Il reste que les discours les plus applaudis des tribunes, les orateurs les plus appréciés sont les plus intraitables. La Convention se laisse ainsi entraîner à une attitude jusqu’auboutiste. Elle veut tout, tout de suite. Elle ignore les concessions, parce que les concessions supposent des tractations suspectes.Tel qui évoque des difficultés matérielles et signale des obstacles concrets, peut vouloir parlementer, négocier, trahir peut-être. Ainsi, la politique de la Convention tend parfois au surréalisme. Saint-Just et Lebas font répondre à des plénipotentiaires Prussiens : “La République Française ne reçoit de ses ennemis et ne leur envoie que du plomb !” Transportée, galvanisée, la Convention commandera la victoire à date fixe. Elle laisse un délai de vingt quatre heures aux placefortes occupées par l’ennemi pour une reddition sans conditions. Elle laisse quinze jours à ses propres soldats pour abattre la Vendée. Les Conventionnels, par la bouche de Barère, n’admettent ni la défaite, ni les retards. Selon le mot de Basire, les Républicains ont bien fait un pacte avec la mort.

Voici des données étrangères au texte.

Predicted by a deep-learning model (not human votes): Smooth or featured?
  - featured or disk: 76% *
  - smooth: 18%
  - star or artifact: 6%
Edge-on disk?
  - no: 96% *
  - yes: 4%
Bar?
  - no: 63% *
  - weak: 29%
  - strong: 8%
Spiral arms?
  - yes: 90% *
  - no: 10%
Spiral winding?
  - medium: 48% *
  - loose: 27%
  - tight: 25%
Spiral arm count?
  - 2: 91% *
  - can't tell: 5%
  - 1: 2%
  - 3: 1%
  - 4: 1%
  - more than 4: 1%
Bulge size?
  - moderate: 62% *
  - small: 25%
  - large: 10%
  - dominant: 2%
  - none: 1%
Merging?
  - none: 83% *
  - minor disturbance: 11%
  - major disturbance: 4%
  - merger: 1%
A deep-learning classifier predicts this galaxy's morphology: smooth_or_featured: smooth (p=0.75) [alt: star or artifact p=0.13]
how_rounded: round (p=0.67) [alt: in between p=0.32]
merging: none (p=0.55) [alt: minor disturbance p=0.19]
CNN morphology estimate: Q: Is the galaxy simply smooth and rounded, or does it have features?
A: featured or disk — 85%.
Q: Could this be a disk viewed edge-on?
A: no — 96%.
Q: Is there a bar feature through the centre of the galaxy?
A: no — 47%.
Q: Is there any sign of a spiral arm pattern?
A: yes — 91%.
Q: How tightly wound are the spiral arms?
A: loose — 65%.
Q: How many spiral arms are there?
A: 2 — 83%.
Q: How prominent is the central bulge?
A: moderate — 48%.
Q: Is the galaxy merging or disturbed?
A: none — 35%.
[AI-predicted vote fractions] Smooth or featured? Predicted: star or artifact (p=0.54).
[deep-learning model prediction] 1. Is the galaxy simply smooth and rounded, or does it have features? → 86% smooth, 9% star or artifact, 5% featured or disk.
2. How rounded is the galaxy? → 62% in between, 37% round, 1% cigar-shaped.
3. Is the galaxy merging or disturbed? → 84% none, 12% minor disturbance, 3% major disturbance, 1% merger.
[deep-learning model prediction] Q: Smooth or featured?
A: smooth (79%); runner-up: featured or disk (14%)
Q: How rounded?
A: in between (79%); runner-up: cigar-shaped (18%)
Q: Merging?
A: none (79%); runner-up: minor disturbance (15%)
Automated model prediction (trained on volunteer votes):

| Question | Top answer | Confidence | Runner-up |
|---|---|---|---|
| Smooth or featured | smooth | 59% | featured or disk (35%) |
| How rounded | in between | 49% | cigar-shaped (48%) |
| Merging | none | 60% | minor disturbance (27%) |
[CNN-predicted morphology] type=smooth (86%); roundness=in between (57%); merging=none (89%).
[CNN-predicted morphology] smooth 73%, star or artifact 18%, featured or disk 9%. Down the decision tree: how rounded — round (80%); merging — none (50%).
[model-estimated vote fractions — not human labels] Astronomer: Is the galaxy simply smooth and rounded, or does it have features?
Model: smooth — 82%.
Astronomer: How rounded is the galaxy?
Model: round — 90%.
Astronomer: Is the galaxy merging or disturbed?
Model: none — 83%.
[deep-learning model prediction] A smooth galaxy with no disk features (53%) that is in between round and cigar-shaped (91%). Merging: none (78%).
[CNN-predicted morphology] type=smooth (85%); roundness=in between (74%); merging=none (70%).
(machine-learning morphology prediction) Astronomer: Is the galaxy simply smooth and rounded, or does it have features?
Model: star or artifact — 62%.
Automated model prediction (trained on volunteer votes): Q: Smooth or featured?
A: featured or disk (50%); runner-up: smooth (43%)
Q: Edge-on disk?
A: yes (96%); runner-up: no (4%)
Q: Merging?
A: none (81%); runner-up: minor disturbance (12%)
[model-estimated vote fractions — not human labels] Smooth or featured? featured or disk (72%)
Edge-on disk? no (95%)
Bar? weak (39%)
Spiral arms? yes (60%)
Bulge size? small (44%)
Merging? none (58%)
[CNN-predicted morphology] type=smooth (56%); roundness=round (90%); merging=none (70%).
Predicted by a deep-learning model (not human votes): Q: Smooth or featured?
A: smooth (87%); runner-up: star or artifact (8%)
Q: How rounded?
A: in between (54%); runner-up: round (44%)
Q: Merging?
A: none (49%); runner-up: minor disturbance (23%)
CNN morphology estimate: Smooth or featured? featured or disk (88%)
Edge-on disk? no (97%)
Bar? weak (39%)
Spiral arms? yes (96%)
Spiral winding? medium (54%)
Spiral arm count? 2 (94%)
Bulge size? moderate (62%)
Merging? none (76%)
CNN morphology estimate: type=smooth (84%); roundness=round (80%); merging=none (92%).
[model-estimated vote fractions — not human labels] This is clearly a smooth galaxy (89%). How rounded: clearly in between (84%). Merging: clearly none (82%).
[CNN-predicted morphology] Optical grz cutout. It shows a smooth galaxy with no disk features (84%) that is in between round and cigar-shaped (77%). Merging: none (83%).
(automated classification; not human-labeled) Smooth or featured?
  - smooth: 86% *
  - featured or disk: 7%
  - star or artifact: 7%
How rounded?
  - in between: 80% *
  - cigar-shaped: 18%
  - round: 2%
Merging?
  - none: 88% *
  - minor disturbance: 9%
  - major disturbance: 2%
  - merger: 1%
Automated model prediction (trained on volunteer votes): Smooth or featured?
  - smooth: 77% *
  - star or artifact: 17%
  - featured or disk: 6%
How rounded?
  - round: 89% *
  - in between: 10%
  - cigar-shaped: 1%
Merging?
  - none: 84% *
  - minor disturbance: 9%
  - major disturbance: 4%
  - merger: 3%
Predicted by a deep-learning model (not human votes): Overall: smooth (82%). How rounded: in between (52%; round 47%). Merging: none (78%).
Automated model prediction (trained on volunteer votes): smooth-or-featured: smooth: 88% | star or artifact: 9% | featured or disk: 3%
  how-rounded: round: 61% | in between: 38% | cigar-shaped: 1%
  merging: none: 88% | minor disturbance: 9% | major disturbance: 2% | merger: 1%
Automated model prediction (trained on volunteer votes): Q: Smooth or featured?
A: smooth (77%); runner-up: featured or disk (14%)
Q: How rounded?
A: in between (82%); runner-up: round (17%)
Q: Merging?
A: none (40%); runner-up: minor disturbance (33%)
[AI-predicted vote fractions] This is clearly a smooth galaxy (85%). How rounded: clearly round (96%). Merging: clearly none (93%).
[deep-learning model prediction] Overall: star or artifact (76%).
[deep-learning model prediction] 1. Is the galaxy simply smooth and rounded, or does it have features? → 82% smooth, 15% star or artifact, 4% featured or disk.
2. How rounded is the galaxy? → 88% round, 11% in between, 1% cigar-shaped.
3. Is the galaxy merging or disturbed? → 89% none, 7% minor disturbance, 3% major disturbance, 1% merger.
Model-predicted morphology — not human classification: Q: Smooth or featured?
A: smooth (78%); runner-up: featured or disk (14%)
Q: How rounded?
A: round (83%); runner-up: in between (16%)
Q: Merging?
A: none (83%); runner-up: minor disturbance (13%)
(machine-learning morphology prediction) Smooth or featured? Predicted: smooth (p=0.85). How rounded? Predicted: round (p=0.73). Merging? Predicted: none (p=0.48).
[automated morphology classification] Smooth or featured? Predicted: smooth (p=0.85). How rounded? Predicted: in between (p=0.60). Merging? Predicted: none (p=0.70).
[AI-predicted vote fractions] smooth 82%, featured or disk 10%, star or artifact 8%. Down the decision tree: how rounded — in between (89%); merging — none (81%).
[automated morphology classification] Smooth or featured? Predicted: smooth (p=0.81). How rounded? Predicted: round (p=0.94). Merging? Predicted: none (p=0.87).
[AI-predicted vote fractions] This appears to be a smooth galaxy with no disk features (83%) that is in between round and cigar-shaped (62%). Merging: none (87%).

Imprégnés d’histoire romaine, les Conventionnels y puisent surabondamment des noms, des citations, des exemples et des leçons. Ils ont le culte de l’honneur et de la fierté, jusqu’au fanatisme, à la mode de Plutarque. L’inflexibilité des Conventionnels laisse peu de place au sentiment d’humanité. Les lois sont de plus en plus sévères envers les Emigrés, les prêtres réfractaires, les insoumis, les royalistes armés. Les comportements charitables sont dangereux, donc remarquables. Quand Cassanyès aide Birotteau, du parti opposé, à prendre la fuite, quand le Montagnard Marcoz cache Condorcet, traqué, ils risquent au moins la prison. Quand Rabaut-Saint-Etienne et son frère, tous deux députés proscrits, sont découverts chez les époux Paysac, ces derniers sont guillotinés. Un jour, Barère, tout puissant rapporteur du Comité de Salut Public, rencontre le député fugitif Philippe-Delleville. Barère le reconnaît et lui dit, à la fois prévenant et prévoyant : “Soyez tranquille, je ne vous ai point vu. Je prends part à votre situation qui, dans un autre temps, sera peut-être la mienne.” Barère risquait sa tête.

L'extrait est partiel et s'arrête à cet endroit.